Ook qua remkracht doet de SLK weinig onder voor een zijn mede Stuttgarter, hij remt ferm en vertrouwenwekkend. Ons exemplaar beschikt over de bekende 7G-TRONIC zeventraps automaat, die in deze auto prima zijn werk doet. Vooral tijdens rustig toeren komt deze transmissie goed uit de verf. Leuker is het om wat sportiever te rijden en te schakelen met de flippers aan het stuur. Tijdens het terugschakelen wordt automatisch een toefje tussengas gegeven. Dat klinkt niet alleen lekker, het is ook beter voor de motor, want dankzij het zogenaamde rev matching wordt de motor minder belast.

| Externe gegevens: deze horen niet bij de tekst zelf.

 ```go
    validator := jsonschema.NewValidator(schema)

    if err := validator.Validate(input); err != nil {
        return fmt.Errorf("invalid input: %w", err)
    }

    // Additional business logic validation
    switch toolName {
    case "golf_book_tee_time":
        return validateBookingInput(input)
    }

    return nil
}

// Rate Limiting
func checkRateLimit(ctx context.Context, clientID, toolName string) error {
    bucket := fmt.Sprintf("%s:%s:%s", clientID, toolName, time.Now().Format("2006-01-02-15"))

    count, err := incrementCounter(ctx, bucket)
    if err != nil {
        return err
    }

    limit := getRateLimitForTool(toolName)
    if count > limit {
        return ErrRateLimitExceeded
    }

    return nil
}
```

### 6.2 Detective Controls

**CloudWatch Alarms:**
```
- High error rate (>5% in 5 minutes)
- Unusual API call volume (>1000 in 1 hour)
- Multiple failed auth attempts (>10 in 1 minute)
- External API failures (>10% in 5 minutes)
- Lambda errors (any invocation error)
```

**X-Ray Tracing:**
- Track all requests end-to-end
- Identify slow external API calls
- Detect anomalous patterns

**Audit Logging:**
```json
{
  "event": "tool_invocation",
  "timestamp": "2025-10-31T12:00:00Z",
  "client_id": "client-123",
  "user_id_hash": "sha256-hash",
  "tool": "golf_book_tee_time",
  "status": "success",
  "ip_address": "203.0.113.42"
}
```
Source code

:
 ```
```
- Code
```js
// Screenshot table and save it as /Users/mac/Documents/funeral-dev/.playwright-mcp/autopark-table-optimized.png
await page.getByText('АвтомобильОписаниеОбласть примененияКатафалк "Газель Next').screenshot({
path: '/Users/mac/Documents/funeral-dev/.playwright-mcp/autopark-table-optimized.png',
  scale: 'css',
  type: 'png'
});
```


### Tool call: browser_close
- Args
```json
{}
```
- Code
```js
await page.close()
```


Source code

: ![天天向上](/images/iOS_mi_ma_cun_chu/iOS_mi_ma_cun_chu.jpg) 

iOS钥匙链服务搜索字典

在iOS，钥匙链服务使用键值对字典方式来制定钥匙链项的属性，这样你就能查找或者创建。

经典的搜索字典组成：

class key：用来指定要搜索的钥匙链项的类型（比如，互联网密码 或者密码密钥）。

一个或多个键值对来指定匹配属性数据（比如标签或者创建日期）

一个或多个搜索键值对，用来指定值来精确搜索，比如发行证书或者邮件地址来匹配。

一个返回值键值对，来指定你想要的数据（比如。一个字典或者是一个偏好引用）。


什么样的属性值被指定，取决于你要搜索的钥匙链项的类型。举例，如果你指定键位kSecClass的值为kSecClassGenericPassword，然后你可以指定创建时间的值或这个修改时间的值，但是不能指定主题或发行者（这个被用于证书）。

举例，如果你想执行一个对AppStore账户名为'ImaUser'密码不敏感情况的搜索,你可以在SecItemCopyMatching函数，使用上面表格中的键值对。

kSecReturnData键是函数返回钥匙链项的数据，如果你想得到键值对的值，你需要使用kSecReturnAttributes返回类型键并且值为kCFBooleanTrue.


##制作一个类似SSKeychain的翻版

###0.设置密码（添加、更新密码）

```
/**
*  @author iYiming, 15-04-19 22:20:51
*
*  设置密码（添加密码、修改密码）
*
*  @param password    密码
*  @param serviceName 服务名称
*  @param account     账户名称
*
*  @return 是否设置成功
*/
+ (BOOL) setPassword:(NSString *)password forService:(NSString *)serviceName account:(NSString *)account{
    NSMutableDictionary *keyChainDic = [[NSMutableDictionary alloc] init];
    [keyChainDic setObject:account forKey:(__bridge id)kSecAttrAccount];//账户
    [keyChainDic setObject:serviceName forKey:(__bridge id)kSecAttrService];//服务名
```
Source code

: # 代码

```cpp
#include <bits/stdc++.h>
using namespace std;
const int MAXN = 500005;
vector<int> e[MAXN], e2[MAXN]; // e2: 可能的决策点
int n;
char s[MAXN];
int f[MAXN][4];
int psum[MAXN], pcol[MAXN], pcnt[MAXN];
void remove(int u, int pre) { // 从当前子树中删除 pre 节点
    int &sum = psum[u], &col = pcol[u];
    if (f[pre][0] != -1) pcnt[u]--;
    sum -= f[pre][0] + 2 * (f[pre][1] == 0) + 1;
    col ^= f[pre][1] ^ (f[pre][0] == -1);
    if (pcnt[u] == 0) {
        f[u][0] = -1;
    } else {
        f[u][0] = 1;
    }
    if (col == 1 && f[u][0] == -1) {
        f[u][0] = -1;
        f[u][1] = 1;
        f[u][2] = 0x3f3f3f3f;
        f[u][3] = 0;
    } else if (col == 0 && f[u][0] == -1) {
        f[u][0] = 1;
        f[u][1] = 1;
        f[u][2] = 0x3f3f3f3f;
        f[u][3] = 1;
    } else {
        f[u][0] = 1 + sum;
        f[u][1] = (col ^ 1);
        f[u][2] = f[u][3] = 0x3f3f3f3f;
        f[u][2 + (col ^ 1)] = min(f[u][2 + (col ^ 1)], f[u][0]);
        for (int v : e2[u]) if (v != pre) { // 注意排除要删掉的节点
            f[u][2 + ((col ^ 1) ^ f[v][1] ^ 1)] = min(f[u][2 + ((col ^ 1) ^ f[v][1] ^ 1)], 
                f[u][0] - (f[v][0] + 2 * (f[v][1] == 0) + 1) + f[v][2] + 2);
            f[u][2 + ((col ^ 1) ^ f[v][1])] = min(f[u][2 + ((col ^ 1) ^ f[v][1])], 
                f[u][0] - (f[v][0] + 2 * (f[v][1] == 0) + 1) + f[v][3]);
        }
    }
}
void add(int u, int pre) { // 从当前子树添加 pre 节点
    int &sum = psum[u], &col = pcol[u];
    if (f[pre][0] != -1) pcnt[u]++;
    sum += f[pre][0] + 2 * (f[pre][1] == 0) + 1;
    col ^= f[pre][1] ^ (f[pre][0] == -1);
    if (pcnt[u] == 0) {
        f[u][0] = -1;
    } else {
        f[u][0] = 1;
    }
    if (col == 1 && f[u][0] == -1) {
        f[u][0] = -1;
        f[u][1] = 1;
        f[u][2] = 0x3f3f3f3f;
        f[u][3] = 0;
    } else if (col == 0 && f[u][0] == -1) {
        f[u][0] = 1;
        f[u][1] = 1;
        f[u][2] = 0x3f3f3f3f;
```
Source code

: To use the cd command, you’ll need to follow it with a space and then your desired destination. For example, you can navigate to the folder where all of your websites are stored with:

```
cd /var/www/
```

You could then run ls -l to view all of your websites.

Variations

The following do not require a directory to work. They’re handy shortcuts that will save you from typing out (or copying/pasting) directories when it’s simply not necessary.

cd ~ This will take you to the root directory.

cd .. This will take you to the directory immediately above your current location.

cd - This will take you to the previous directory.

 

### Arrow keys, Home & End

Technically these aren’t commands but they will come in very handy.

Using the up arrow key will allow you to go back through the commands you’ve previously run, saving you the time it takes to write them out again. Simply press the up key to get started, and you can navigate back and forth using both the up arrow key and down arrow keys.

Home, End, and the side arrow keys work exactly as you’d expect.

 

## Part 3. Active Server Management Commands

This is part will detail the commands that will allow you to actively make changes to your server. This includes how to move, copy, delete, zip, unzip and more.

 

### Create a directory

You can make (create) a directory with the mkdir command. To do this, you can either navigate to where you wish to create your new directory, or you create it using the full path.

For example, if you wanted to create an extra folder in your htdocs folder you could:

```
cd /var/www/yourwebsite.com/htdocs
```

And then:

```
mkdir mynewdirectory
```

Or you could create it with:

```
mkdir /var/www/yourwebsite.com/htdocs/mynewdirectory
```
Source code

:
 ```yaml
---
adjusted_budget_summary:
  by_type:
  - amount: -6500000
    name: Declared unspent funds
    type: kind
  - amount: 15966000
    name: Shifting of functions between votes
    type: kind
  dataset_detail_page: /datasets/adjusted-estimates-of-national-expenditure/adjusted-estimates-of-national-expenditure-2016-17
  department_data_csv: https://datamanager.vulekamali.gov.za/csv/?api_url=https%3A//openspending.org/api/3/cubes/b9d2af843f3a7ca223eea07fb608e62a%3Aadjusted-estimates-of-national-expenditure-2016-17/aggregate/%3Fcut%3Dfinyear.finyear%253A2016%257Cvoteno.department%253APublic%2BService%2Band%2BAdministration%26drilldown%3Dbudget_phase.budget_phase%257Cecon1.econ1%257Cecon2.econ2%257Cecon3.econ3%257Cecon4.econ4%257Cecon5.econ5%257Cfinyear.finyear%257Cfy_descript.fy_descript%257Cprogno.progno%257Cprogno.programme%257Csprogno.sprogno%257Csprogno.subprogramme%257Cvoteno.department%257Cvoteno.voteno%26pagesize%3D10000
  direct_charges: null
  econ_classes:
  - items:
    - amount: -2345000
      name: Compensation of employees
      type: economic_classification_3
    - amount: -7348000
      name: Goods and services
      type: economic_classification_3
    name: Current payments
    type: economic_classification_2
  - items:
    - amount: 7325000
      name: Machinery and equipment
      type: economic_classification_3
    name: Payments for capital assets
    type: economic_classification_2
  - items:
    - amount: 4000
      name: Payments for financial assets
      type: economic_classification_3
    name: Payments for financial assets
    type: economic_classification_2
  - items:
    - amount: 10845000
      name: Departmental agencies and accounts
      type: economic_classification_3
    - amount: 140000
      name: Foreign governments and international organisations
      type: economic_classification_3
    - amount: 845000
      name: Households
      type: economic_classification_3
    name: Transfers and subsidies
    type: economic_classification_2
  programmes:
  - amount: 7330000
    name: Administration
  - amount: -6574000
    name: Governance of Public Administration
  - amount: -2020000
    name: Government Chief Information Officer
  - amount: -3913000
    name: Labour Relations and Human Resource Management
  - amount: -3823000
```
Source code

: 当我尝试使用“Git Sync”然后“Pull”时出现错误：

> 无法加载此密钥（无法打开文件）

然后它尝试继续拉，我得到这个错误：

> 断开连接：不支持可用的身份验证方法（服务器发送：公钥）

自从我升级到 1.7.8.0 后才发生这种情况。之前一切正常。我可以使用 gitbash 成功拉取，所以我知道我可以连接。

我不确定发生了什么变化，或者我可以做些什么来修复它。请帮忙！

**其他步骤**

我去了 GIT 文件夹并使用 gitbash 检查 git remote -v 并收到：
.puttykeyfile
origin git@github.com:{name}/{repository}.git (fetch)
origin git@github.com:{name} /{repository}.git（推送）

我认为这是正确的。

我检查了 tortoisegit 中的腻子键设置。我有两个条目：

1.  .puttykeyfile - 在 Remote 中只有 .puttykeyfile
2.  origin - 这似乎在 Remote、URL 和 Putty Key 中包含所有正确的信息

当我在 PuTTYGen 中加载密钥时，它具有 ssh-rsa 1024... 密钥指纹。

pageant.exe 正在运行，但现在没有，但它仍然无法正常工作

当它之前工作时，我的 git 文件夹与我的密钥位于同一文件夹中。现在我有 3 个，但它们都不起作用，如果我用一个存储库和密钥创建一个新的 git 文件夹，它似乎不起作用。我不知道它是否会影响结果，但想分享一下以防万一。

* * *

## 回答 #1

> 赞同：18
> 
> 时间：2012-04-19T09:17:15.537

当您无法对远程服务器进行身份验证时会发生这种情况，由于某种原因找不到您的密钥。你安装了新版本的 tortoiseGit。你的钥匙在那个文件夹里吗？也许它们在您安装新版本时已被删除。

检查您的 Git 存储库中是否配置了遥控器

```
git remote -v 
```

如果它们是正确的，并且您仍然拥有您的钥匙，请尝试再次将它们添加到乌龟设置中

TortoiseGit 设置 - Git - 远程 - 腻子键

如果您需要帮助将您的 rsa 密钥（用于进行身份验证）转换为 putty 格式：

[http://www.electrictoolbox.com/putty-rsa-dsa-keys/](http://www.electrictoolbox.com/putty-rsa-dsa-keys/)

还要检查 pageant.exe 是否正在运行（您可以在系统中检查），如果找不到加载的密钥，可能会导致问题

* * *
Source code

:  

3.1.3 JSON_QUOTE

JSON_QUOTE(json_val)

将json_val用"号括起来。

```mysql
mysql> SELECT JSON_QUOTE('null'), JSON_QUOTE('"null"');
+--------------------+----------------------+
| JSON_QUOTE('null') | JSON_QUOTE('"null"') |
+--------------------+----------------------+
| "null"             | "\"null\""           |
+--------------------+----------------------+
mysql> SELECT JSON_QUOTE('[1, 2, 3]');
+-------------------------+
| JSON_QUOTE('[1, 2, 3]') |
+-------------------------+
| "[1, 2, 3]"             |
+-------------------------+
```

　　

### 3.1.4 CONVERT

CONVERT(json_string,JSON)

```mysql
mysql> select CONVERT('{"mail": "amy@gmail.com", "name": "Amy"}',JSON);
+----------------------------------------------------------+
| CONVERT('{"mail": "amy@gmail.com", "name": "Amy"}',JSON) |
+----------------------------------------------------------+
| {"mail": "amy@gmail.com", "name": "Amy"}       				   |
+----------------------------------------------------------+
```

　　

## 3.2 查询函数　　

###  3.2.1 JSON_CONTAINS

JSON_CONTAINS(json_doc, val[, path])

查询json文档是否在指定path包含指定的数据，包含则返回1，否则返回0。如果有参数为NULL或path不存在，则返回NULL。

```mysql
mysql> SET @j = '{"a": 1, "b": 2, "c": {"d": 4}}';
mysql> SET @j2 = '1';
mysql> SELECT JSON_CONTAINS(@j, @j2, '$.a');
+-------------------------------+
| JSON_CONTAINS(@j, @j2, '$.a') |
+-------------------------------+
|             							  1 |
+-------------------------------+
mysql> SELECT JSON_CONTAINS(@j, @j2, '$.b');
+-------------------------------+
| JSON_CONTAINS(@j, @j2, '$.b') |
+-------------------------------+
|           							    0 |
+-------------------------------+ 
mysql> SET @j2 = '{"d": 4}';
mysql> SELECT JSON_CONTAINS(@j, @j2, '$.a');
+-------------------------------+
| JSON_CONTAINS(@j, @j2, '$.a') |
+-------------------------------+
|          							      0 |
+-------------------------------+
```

De SLK is nog steeds één van de meest praktische cabrio’s. Schijnt het zonnetje even niet, dan is het in een oogwenk een coupé. In tegenstelling tot veel andere auto’s met een klapdak is het ontwerp ook met gesloten kap prima in proportie. De nieuwe 350-motor is een juweeltje. Hij past qua karakter beter bij de auto en is verrassend zuinig. Hoewel de doorsnee auto met meer dan 300pk, achterwielaandrijving en een relatief laag gewicht lastig te temmen is, blijkt de SLK 350 juist over vergevingsgezinde rijeigenschappen te beschikken. Hiermee bewijst Mercedes dat cabriorijden absoluut niet onpraktisch hoeft te zijn.